*** Opening of DATA FOR THE TASK ***
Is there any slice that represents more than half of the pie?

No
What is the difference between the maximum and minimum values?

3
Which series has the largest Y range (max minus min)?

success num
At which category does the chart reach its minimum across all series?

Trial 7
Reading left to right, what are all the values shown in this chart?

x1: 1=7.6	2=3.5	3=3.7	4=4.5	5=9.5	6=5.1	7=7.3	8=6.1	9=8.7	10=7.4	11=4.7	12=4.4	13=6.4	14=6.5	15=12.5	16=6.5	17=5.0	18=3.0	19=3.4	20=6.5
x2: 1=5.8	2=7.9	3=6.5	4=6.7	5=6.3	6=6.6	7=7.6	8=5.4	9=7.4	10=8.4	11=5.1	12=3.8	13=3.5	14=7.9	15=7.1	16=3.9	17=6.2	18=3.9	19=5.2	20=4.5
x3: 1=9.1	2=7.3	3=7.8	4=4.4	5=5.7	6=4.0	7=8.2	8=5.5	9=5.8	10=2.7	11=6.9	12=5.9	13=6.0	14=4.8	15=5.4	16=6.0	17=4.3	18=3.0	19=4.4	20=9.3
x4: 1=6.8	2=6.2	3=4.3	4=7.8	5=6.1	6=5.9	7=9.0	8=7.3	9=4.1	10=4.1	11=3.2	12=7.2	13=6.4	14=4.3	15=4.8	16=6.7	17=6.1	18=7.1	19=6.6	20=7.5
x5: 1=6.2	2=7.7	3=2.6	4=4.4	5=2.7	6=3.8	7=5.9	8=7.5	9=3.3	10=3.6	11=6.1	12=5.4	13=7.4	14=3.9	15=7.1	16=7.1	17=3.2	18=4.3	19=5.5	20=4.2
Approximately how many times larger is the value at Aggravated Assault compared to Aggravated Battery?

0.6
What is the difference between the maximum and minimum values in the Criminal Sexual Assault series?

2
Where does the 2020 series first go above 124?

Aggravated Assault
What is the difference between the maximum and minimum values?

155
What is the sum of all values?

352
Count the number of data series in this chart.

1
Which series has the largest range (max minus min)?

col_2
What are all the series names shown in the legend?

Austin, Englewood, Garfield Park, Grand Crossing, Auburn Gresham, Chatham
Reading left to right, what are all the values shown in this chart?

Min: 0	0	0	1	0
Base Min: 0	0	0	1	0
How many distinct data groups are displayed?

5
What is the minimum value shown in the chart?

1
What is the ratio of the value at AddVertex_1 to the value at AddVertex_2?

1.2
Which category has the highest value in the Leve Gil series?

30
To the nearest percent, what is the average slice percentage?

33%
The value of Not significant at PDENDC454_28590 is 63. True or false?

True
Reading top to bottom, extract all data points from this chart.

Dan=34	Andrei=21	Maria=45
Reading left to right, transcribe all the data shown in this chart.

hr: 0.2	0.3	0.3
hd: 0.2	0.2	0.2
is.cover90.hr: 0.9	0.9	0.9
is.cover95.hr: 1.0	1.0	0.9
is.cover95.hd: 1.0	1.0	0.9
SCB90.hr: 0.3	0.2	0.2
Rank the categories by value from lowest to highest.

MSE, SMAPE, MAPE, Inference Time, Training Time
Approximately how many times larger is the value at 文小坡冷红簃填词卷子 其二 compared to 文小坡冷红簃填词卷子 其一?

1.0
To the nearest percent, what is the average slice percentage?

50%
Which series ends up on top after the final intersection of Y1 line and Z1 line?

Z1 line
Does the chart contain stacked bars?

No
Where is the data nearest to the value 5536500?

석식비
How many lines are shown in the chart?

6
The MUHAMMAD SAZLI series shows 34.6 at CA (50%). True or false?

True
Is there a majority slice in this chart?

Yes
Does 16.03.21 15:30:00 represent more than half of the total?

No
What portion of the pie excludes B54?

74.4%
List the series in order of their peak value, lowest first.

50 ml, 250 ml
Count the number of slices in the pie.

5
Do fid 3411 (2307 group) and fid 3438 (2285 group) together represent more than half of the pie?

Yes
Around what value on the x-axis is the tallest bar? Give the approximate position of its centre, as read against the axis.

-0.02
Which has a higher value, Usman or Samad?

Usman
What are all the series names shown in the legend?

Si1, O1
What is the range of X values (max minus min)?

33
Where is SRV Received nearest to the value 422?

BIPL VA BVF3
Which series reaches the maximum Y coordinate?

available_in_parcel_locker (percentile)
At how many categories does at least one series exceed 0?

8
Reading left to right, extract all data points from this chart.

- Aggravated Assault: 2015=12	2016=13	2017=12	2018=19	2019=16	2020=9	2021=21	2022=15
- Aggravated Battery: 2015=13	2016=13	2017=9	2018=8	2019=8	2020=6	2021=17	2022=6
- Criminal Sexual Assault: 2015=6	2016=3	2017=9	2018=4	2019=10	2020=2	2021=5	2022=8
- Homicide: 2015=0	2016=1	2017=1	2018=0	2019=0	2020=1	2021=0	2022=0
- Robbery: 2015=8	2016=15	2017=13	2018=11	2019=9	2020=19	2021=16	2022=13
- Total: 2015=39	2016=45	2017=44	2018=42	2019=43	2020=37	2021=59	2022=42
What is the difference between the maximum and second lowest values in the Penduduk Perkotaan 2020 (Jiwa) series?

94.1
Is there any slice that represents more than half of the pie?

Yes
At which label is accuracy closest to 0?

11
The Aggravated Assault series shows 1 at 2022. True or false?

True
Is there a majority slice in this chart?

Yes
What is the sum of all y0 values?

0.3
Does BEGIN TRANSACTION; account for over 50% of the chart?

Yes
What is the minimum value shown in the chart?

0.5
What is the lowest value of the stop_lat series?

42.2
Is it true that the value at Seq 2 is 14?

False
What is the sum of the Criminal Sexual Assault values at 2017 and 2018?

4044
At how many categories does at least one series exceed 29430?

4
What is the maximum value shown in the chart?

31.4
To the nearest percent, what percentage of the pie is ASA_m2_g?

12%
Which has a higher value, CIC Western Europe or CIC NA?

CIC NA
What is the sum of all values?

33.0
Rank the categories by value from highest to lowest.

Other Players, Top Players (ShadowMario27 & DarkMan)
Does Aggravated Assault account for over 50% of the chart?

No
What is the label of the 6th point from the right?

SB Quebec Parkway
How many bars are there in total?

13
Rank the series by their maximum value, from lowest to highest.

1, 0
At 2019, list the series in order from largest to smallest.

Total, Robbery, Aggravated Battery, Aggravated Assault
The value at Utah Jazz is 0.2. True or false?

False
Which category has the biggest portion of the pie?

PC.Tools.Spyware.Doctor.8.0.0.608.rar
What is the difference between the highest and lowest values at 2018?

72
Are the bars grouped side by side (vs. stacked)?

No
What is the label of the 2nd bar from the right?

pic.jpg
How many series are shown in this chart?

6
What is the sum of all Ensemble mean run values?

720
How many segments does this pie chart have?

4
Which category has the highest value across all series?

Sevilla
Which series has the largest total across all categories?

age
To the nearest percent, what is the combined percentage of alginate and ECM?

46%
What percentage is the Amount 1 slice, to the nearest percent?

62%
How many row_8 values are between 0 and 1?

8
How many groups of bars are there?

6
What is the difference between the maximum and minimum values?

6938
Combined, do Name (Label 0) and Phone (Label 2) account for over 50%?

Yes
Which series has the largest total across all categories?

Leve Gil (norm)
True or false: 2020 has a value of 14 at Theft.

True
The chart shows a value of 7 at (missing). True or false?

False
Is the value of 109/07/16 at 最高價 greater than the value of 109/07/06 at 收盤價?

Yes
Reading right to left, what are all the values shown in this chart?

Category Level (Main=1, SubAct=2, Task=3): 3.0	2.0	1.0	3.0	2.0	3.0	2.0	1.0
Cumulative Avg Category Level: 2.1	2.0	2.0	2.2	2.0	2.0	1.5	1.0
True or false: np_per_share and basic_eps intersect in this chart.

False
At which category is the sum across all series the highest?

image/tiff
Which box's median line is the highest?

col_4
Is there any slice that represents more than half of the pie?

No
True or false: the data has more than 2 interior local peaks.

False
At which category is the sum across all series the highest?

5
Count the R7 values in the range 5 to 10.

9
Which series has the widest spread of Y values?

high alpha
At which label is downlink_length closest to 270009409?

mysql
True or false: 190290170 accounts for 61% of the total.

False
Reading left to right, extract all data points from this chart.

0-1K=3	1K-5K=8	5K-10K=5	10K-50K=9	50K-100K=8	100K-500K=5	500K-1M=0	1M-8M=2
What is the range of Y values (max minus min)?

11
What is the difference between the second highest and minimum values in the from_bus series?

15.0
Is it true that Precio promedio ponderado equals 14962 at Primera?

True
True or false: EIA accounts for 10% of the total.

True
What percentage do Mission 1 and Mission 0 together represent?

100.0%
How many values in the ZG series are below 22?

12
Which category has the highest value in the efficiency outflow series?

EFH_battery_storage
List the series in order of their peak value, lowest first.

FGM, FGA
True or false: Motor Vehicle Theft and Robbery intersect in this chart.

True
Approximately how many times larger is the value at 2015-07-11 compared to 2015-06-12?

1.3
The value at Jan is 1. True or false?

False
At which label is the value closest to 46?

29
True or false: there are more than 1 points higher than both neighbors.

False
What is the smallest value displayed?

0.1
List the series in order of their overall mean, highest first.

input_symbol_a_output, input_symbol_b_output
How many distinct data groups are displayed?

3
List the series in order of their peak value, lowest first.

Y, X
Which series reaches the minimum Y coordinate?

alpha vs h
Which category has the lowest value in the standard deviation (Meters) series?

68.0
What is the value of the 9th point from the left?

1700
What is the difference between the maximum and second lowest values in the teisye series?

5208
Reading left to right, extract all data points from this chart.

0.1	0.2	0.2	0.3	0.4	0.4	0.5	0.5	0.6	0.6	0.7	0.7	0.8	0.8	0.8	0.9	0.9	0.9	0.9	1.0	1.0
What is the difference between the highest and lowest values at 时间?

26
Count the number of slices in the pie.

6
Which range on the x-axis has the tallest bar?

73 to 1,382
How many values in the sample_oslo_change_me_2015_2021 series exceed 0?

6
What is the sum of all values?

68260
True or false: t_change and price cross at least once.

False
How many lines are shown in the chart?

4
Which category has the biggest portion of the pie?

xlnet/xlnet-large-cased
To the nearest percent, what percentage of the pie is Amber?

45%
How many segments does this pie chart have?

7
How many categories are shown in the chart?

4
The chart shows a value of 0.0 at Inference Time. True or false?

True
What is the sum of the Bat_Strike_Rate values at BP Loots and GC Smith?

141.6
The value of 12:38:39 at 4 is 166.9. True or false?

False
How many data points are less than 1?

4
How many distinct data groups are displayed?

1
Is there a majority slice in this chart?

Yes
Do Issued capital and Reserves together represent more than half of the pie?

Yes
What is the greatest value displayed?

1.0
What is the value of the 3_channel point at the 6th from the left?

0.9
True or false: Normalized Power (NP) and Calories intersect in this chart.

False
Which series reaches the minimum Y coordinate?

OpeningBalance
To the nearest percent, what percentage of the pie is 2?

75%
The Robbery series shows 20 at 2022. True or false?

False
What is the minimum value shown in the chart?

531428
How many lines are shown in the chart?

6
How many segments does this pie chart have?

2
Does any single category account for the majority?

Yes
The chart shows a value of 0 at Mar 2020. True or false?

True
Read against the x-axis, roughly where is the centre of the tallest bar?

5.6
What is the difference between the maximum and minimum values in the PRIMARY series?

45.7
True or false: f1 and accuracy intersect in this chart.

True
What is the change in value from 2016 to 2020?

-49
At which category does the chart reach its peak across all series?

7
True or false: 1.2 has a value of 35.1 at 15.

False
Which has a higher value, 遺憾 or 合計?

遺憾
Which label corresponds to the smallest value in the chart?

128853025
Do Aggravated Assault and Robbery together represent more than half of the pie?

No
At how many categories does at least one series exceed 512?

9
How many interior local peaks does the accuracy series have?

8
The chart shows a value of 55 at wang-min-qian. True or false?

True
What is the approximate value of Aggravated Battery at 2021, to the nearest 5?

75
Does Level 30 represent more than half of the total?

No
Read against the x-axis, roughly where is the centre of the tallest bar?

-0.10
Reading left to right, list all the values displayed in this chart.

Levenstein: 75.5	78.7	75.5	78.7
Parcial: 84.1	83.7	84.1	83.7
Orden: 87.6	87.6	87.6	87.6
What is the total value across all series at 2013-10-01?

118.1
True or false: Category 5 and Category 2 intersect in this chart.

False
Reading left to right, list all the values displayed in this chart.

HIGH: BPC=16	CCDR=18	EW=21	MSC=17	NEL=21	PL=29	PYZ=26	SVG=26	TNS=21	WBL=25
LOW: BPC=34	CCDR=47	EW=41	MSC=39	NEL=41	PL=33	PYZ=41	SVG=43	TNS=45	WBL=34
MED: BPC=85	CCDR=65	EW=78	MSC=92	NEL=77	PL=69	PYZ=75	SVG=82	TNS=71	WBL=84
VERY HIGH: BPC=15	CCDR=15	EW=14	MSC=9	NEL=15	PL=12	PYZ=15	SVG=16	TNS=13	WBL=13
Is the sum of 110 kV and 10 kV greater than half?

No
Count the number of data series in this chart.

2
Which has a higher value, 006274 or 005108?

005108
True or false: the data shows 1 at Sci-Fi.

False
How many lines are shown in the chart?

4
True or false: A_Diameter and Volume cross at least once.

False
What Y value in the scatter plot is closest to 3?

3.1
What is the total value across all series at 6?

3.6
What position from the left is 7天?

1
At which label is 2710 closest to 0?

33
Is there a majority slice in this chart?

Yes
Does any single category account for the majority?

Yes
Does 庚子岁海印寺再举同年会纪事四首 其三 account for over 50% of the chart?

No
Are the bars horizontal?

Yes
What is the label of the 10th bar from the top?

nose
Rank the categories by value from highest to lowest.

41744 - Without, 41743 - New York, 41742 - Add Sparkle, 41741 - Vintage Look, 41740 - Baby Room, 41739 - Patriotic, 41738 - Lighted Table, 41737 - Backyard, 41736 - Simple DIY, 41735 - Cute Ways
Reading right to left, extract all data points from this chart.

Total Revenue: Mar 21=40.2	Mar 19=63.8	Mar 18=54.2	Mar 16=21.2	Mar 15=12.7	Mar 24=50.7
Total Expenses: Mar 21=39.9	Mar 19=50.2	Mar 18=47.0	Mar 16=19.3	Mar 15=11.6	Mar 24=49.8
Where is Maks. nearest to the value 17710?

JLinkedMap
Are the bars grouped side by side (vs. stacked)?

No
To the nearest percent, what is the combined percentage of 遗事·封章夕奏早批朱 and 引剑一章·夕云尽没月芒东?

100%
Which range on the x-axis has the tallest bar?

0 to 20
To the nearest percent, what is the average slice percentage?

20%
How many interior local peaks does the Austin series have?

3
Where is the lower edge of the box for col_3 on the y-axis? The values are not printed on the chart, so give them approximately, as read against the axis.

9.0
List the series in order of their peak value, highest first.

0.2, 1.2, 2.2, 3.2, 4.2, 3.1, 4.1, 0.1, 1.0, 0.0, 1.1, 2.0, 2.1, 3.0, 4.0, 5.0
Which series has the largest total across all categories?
*** Close of DATA FOR THE TASK ***
→ **WHAT IS BEING ASKED**
Arrange the listing as a Markdown table with the columns Row and Text, starting at the line that contains "Leve Gil (norm)" and stopping after the line that contains "Is the value of 109/07/16". Put a running number in Row and each line in Text, and leave out the blank lines.

→ **RESPONSE TO THE EXERCISE**
| Row | Text |
|---|---|
| 1 | Leve Gil (norm) |
| 2 | True or false: 2020 has a value of 14 at Theft. |
| 3 | True |
| 4 | The chart shows a value of 7 at (missing). True or false? |
| 5 | False |
| 6 | Is the value of 109/07/16 at 最高價 greater than the value of 109/07/06 at 收盤價? |